The NASA Puffin is a concept for a single person, electrically powered vertical takeoff and landing (eVTOL) aircraft designed by engineers from NASA, MIT, Georgia Tech, and other research institutions. First introduced in 2009, Puffin was a critical project to test the feasibility and capabilities of electric propulsion. The design features a lightweight carbon-fiber frame, a tiltrotor system, and a fully electric powertrain allowing it to be nearly silent. The concept design was projected to be capable of flying a single person at a cruise speed of 150 miles per hour (241 km/h), with range expected to be less than 50 miles (80 km) with 2010-vintage Lithium-iron-phosphate battery technology. The design specified a 14.5 foot (4.4196 m) wingspan, standing 12 feet (3.65 m) tall on the ground in its take-off or landing configuration.

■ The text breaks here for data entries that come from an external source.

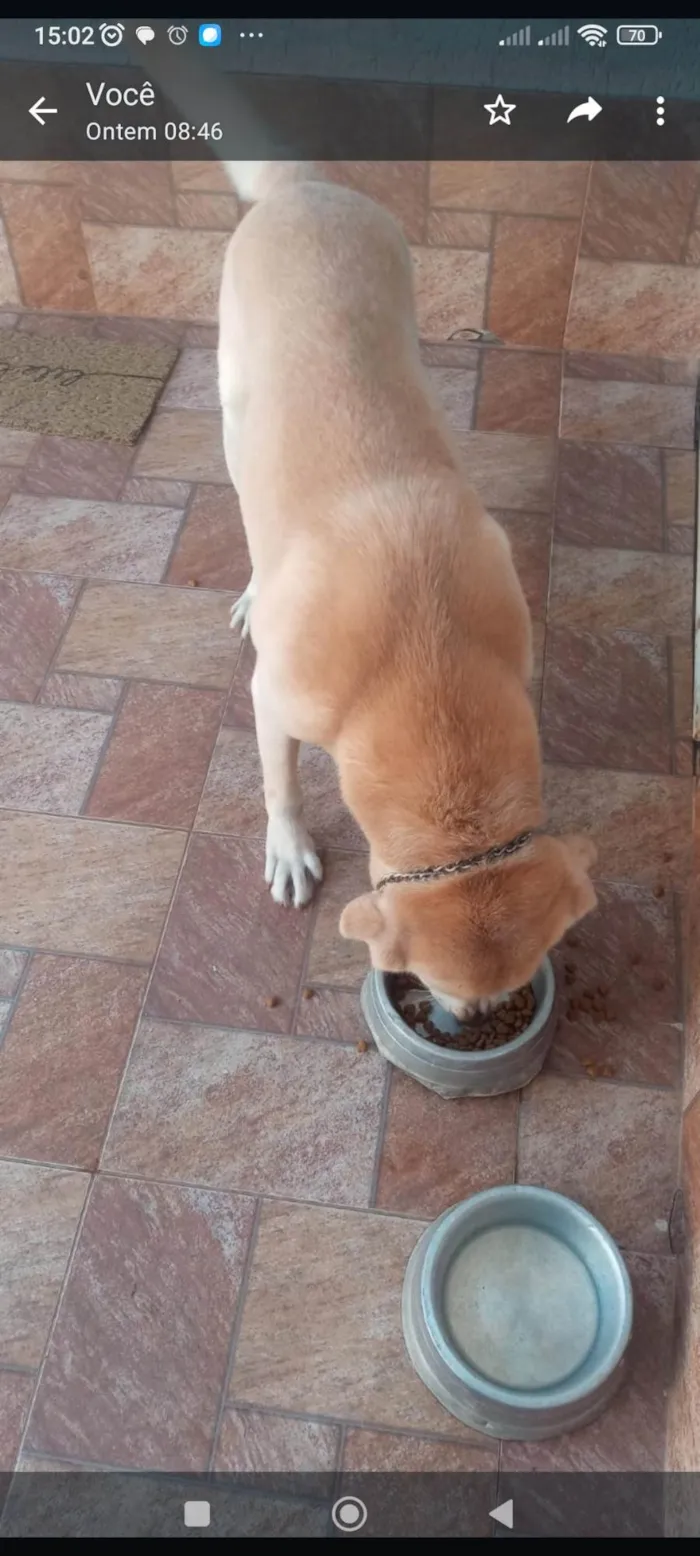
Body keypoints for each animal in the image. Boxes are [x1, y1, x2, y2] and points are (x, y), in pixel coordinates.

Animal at [219, 164, 597, 1014]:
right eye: (431, 982)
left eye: (516, 984)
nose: (475, 1020)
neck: (425, 668)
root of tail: (301, 190)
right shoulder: (275, 699)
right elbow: (280, 781)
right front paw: (288, 847)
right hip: (232, 405)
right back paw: (256, 590)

A one-third scale model was built in 2010, and was briefly displayed including appearing in one episode of a Discovery Channel series on invention.

== Development ==

While at NASA, Mark Moore developed the Puffin as part of his doctoral program and achieved the first flight of a one-third scale, hover-capable Puffin technology demonstrator by March 2010 as the first eVTOL (electric Vertical Takeoff and Landing) aircraft concept. By mid-summer 2010, they hoped to "begin investigating how well it transitions from cruise to hover flight".
As of August 2010, the one-third scale model of the Puffin was briefly on display at the NASA Langley campus for the filming of the Discovery Channel series Dean of Invention. The Puffin simulator was also demonstrated. The Puffin was slated to appear in the eighth and final episode of the show. The aircraft was never built at full-scale nor extensively tested. The Puffin project was worked on by several research institutions. Each institution's major contributions to the Puffin are listed below.

NASA:

- Spearheaded the Puffin project and provided coordination among institutions.
- Developed the Puffin’s tail-sitter design to achieve vertical takeoff, landing, and a transition to horizontal flight.
- Contributed to the Puffin’s aerodynamics testing and evaluation.

Massachusetts Institute of Technology:

- Contributed to the analysis of the Puffin’s aerodynamic performance.
- Contributed to the analysis of the Puffin’s electric propulsion systems.

Georgia Institute of Technology:

- Contributed to the analysis of the Puffin’s aerodynamic performance.
- Conducted sub-scale testing of low tip-speed proprotors to achieve NASA’s goal of reducing noise production to one-tenth of a conventional helicopter.

National Institute of Aerospace:

- Contributed to the Puffin’s aerodynamic design through computational fluid dynamics simulations.
- Contributed to the analysis of the Puffin’s structural integrity.

M-DOT Aerospace:

- Contributed to the Puffin’s design validation.

The design was announced in November 2009, and a third-scale prototype was made and flown in February 2010. Despite never manufacturing a full-scale Puffin, this project has significantly advanced research for the one-passenger eVTOL aircraft.

== Impact on eVTOL Industry ==
The Puffin has significantly influenced the development of personal air mobility and electronic aviation.  By being the first (scale) eVTOL aircraft to take flight, the Puffin demonstrated the feasibility of electric propulsion in vertical flight, paving the way for subsequent advancements in the eVTOL industry.